Generics, arrays, and the ClassCastException

Foo<Double> f = new Foo<Double>();

When you use this version of the generic class Foo, then for the member variable a, the compiler is essentially taking this line:

private T[] a = (T[]) new Object[5];

and replacing T with Double to get this:

private Double[] a = (Double[]) new Object[5];

You cannot cast from Object to Double, hence the ClassCastException.

Update and Clarification: Actually, after running some test code, the ClassCastException is more subtle than this.

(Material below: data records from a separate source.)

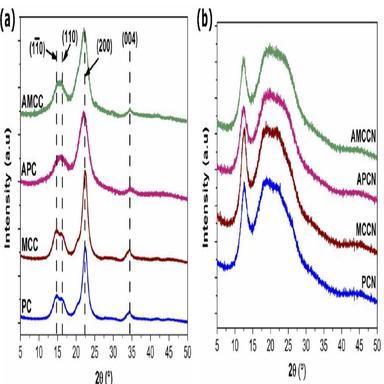
X-ray diffractograms of (a) functionalized samples and their starting precursors; (b) nitrated samples.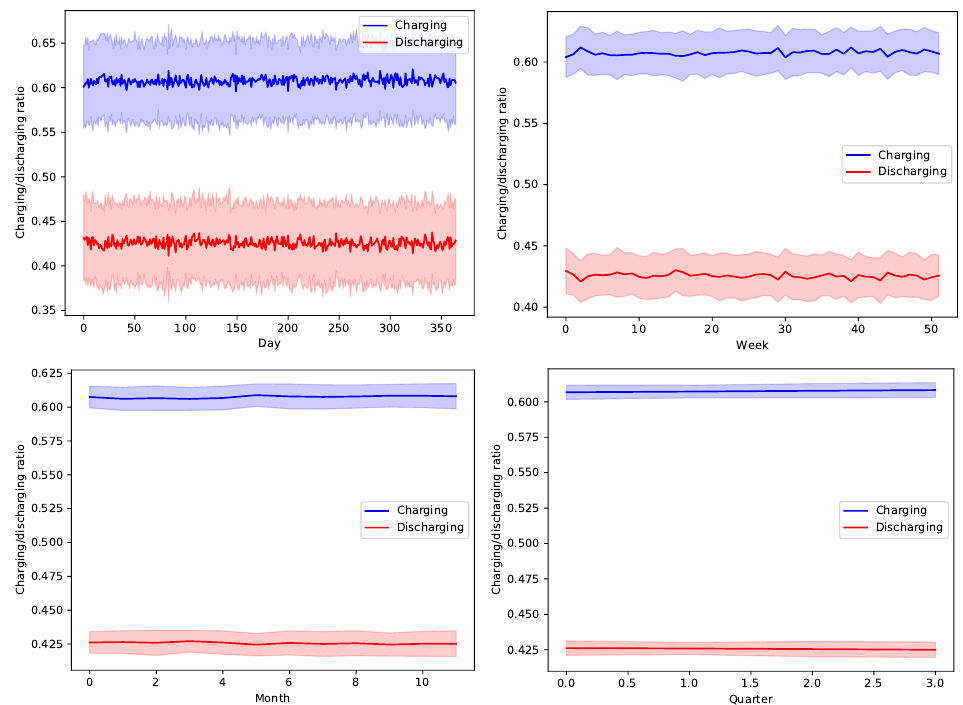
Figure 15. The average temporal charging and discharging ratios of EVs according to the greedy policy with a global certainty level U 50 .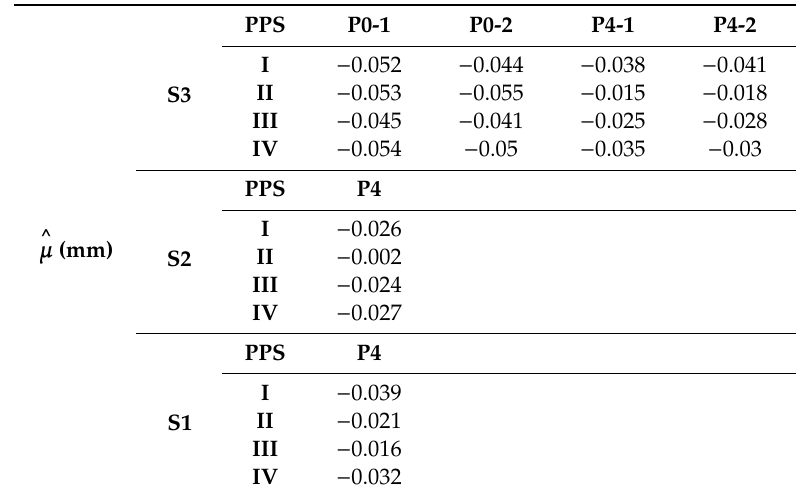
Table A4. Three-dimensional (3D) profile ( ) mean deviations (ˆ µ ) of Shape B artifacts at each post-processing step (as-built I, after stress relief II, after part removal III and after micro shot peening IV) .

For example, this main method will work fine without any exception:

public static void main(String[] args) {
    Foo<Double> f = new Foo<Double>();
    System.out.println(f.getA());
}

The problem occurs when you attempt to assign f.getA() to a reference of type Double[]:

public static void main(String[] args) {
    Foo<Double> f = new Foo<Double>();
    Double[] a2 = f.getA(); // throws ClassCastException
    System.out.println(a2);
}

This is because the type-information about the member variable a is erased at runtime. Generics only provide type-safety at compile-time (I was somehow ignoring this in my initial post). So the problem is not

private T[] a = (T[]) new Object[5];

because at run-time this code is really

private Object[] a = new Object[5];

The problem occurs when the result of method getA(), which at runtime actually returns an Object[], is assigned to a reference of type Double[] – this statement throws the ClassCastException because Object cannot be cast to Double.

Update 2: to answer your final question “why do arrays break this?” The answer is because the language specification does not support generic array creation. See this forum post for more – in order to be backwards compatible, nothing is known about the type of T at runtime.